14. There is to be seen the advent of large numbers of negro workers in the South into struggle for better wages and working conditions and union recognition as in the Alabama coal mines, together with white workers. There are such developments as the struggle of negro workers in the Civilian Conservation Camp near Tuscaloosa, Ala., against intolerable conditions, discrimination, and segregation. 15. There is the growing mass support of the workers' unemployment and social insurance bill (H.R. 7598), providing for cumpulsory Federal insurance for all unemployed workers at the cost of the Government and the employers, over the opposition of the heads of the American Federation of Labor. Hundreds of A. F. of L. unions, many city central bodies and State federations of labor have endorsed this bill. There have been no refusals to endorse where workers have been reached with the bill.

16. There is a marked growth of antimilitarist sentiment which the press notes principally in schools, colleges, and among intellectuals

and professional workers, but which is unquestionably developing widely in the ranks of workers. In fact, there is developing in the United States a new labor movement of a character much more militant than in the past, and which is determining as it goes along in the struggles the kind of leadership that it wants. It will make its own selections and may have to proceed by trial and error, but when the process is finished it is stated that it will not be present kind of leadership, and the labor movement as such will not be the present kind of labor movement that exists today.

Senatro DAVIS. What kind of leadership would you like to see in the labor movement?

Mr. DUNNE. I would like to see a leadership in the labor movement, Senator Davis, that represents the interests of the workers, that is elected directly by the workers themselves and directly responsible to them and removable by them at any time.

Senator DAVIS. Are not practically all local union officials elected by the membership?

Mr. DUNNE. Yes. Of course, there are cases where those elections are managed, too many of them, but it is precisely these local union leaders who are now beginning to take on more than local significance and local activity, as well as the new workers who recently have come into the organized labor movement.

Senator DAVIS. What sort of activities have these new labor leaders taken on?

Mr. DUNNE. Well, their activities, Senator-

Senator DAVIS. These local leaders, I mean?

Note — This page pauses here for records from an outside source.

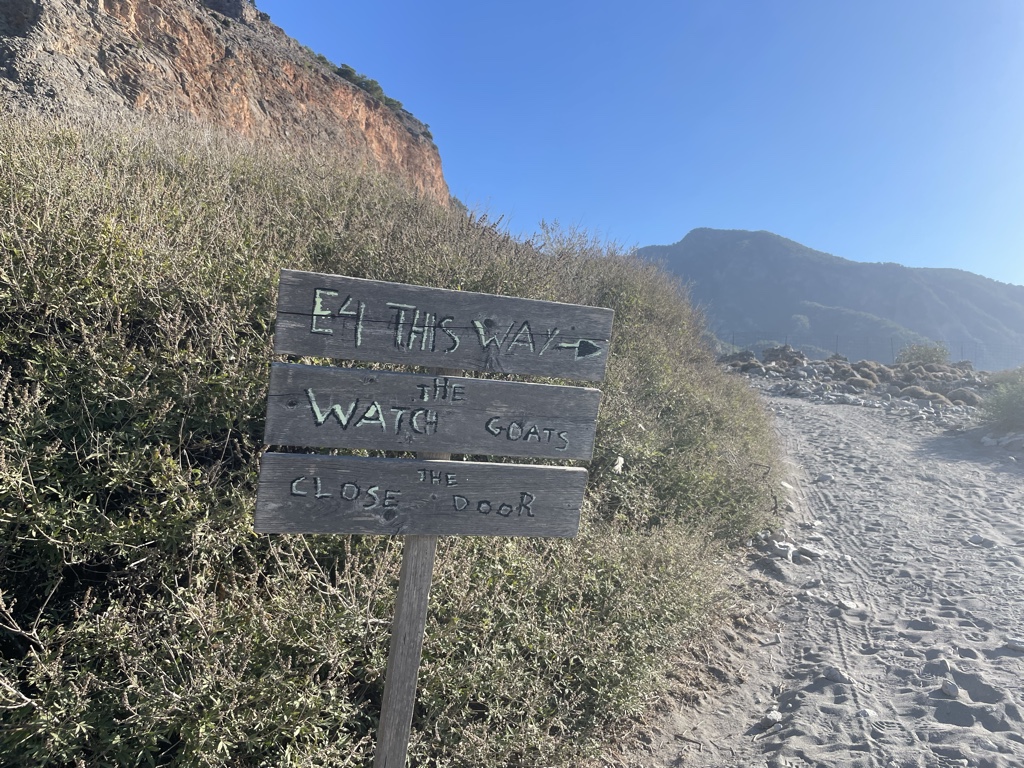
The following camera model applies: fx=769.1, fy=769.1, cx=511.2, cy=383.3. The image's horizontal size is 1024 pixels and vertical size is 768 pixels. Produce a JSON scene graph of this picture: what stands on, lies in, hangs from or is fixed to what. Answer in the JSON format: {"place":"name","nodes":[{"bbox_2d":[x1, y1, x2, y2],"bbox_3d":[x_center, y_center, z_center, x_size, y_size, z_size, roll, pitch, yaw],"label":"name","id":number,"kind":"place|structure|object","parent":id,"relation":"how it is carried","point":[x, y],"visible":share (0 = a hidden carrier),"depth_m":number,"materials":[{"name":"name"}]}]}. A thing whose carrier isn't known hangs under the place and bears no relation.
{"place":"outdoors","nodes":[
{"label":"outdoors","id":0,"kind":"place"},
{"bbox_2d":[0,0,452,205],"label":"cliff","id":1,"kind":"structure","parent":0,"point":[367,130],"materials":[{"name":"stone"}]},
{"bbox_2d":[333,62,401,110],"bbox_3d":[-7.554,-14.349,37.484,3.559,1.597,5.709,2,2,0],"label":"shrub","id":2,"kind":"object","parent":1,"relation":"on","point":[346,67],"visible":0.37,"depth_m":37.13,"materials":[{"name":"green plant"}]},
{"bbox_2d":[251,0,1023,287],"label":"sky","id":3,"kind":"structure","parent":0,"point":[668,226],"materials":[{"name":"blue"}]},
{"bbox_2d":[605,388,1023,767],"label":"sand","id":4,"kind":"structure","parent":0,"point":[863,418],"materials":[{"name":"grey sand"}]},
{"bbox_2d":[764,709,781,723],"bbox_3d":[1.002,1.278,2.950,0.065,0.039,0.094,4,2,38],"label":"rock","id":5,"kind":"object","parent":4,"relation":"on","point":[772,715],"visible":0.92,"depth_m":2.93,"materials":[{"name":"stone"}]},
{"bbox_2d":[769,540,794,559],"bbox_3d":[1.874,1.158,5.343,0.203,0.101,0.195,4,2,36],"label":"rock","id":6,"kind":"object","parent":4,"relation":"on","point":[789,551],"visible":0.9,"depth_m":5.29,"materials":[{"name":"white stone"}]},
{"bbox_2d":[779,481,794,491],"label":"rock","id":7,"kind":"object","parent":4,"relation":"on","point":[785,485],"visible":0.87,"depth_m":7.26,"materials":[{"name":"white stone"}]},
{"bbox_2d":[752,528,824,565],"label":"rock pile","id":8,"kind":"object","parent":4,"relation":"on","point":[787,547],"visible":0.79,"depth_m":5.38,"materials":[{"name":"stone"}]},
{"bbox_2d":[800,520,821,529],"bbox_3d":[2.383,1.130,6.133,0.158,0.070,0.146,4,2,38],"label":"rock","id":9,"kind":"object","parent":4,"relation":"on","point":[817,523],"visible":0.96,"depth_m":6.10,"materials":[{"name":"stone"}]},
{"bbox_2d":[796,545,828,559],"bbox_3d":[2.059,1.163,5.288,0.210,0.076,0.179,4,2,40],"label":"rock","id":10,"kind":"object","parent":4,"relation":"on","point":[804,551],"visible":0.88,"depth_m":5.25,"materials":[{"name":"grey stone"}]},
{"bbox_2d":[817,472,832,481],"bbox_3d":[3.326,1.002,8.170,0.155,0.088,0.162,4,2,37],"label":"rock","id":11,"kind":"object","parent":4,"relation":"on","point":[825,476],"visible":0.96,"depth_m":8.12,"materials":[{"name":"stone"}]},
{"bbox_2d":[824,666,852,683],"bbox_3d":[1.401,1.250,3.298,0.120,0.057,0.093,4,2,34],"label":"rock","id":12,"kind":"object","parent":4,"relation":"on","point":[840,674],"visible":0.93,"depth_m":3.27,"materials":[{"name":"grey stone"}]},
{"bbox_2d":[835,598,863,611],"bbox_3d":[1.853,1.227,4.246,0.162,0.052,0.125,4,2,35],"label":"rock","id":13,"kind":"object","parent":4,"relation":"on","point":[851,605],"visible":0.91,"depth_m":4.22,"materials":[{"name":"white stone"}]},
{"bbox_2d":[856,707,876,720],"bbox_3d":[1.364,1.277,2.967,0.077,0.045,0.097,3,2,32],"label":"rock","id":14,"kind":"object","parent":4,"relation":"on","point":[868,713],"visible":0.72,"depth_m":2.95,"materials":[{"name":"white stone"}]},
{"bbox_2d":[941,680,959,696],"bbox_3d":[1.807,1.258,3.171,0.073,0.046,0.093,3,2,29],"label":"rock","id":15,"kind":"object","parent":4,"relation":"on","point":[948,685],"visible":0.96,"depth_m":3.15,"materials":[{"name":"stone"}]},
{"bbox_2d":[968,534,991,546],"bbox_3d":[3.468,1.166,5.670,0.183,0.084,0.150,4,2,37],"label":"rock","id":16,"kind":"object","parent":4,"relation":"on","point":[974,538],"visible":0.93,"depth_m":5.63,"materials":[{"name":"stone"}]},
{"bbox_2d":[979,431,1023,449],"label":"rock","id":17,"kind":"object","parent":4,"relation":"on","point":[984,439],"visible":0.88,"depth_m":10.56,"materials":[{"name":"grey stone"}]},
{"bbox_2d":[1005,638,1023,651],"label":"rock","id":18,"kind":"object","parent":4,"relation":"on","point":[1016,644],"visible":0.98,"depth_m":3.62,"materials":[{"name":"stone"}]},
{"bbox_2d":[636,228,1023,367],"label":"mountain","id":19,"kind":"structure","parent":0,"point":[774,244],"materials":[{"name":"grey stone"}]},
{"bbox_2d":[717,346,997,416],"label":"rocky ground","id":20,"kind":"structure","parent":0,"point":[851,375],"materials":[{"name":"grey stone"}]},
{"bbox_2d":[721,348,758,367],"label":"rock","id":21,"kind":"object","parent":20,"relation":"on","point":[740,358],"visible":0.61,"depth_m":32.43,"materials":[{"name":"grey stone"}]},
{"bbox_2d":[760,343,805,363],"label":"rock","id":22,"kind":"object","parent":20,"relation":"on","point":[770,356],"visible":0.72,"depth_m":32.22,"materials":[{"name":"grey stone"}]},
{"bbox_2d":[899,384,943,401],"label":"shrub","id":23,"kind":"object","parent":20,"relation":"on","point":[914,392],"visible":0.73,"depth_m":18.54,"materials":[{"name":"plant"}]},
{"bbox_2d":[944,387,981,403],"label":"shrub","id":24,"kind":"object","parent":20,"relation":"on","point":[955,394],"visible":0.67,"depth_m":18.32,"materials":[{"name":"plant"}]},
{"label":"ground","id":25,"kind":"structure","parent":0},
{"bbox_2d":[0,98,787,765],"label":"shrub","id":26,"kind":"object","parent":25,"relation":"on","point":[51,558],"visible":0.76,"depth_m":2.32,"materials":[{"name":"green plant"}]},
{"bbox_2d":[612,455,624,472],"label":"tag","id":27,"kind":"object","parent":26,"relation":"on","point":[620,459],"visible":0.83,"depth_m":3.45,"materials":[{"name":"white"}]},
{"bbox_2d":[373,367,458,767],"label":"wooden post","id":28,"kind":"object","parent":25,"relation":"on","point":[399,607],"visible":0.69,"depth_m":1.85,"materials":[{"name":"wood"}]},
{"bbox_2d":[252,452,588,539],"bbox_3d":[-0.196,0.284,1.859,0.977,0.204,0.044,2,2,-11],"label":"wooden sign","id":29,"kind":"object","parent":28,"relation":"attached to","point":[492,465],"visible":0.93,"depth_m":1.83,"materials":[{"name":"wood"}]},
{"bbox_2d":[260,361,599,459],"bbox_3d":[-0.172,0.078,1.815,0.779,0.206,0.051,2,2,0],"label":"wooden sign","id":30,"kind":"object","parent":28,"relation":"attached to","point":[516,452],"visible":0.96,"depth_m":1.80,"materials":[{"name":"wood"}]},
{"bbox_2d":[267,267,612,381],"bbox_3d":[-0.146,-0.121,1.823,0.762,0.213,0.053,2,2,0],"label":"wooden sign","id":31,"kind":"object","parent":28,"relation":"attached to","point":[295,349],"visible":0.98,"depth_m":1.81,"materials":[{"name":"wood"}]},
{"bbox_2d":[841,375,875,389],"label":"shrub","id":32,"kind":"object","parent":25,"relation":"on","point":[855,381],"visible":0.85,"depth_m":22.42,"materials":[{"name":"plant"}]},
{"bbox_2d":[719,332,1023,368],"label":"fence","id":33,"kind":"object","parent":25,"relation":"on","point":[961,349],"visible":0.59,"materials":[{"name":"grey"}]},
{"bbox_2d":[896,342,950,366],"bbox_3d":[19.051,-1.175,35.596,2.682,1.552,2.626,2,2,0],"label":"shrub","id":34,"kind":"object","parent":25,"relation":"on","point":[925,351],"visible":0.82,"depth_m":35.21,"materials":[{"name":"green plant"}]},
{"bbox_2d":[976,367,1023,434],"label":"shrub","id":35,"kind":"object","parent":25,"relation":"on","point":[1001,405],"visible":0.96,"depth_m":11.46,"materials":[{"name":"green plant"}]}
]}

Mr. DUNNE. They are exercising leadership in the struggles that I have been speaking about. I think this is perceptible to anybody who follows more or less closely the development of the struggles that are taking place in the country today.

Senator WAGNER. My observations have been that the general bylaws of all local unions have the right to elect their officers. Most of them elect their officers every 6 months.

Mr. DUNNE. Local union officers, however, in normal times, are subject to the orders of the higher officials. Is that not true, Senator? Senator DAVIS. No, not always; but, then, after all, usually the so-called international officers are always subject to the referendum of the entire membership in conventions of the officers, and some of them are elected by a referendum, and they come to the Federation of Labor convention and they elect the president and officers of the American Federation of Labor and fix the policy of the American Federation of Labor.

Mr. DUNNE. It all sounds very simple and democratic when so stated, but in practice is quite the reverse.

Senator DAVIS. It is the same system of election that we have for our own officials where every member can go and vote.

Mr. DUNNE. I do not want to make comparison here because I do not think it is germane to the subject, between the workings of democracy in the United States as it shows itself in elections and the selection of our Government, with a similar process in the tradeunion movement, but I do know from years of experience in the American Trade Union movement that democracy is a fiction except where it is enforced by the referendum and appeal to the workers themselves.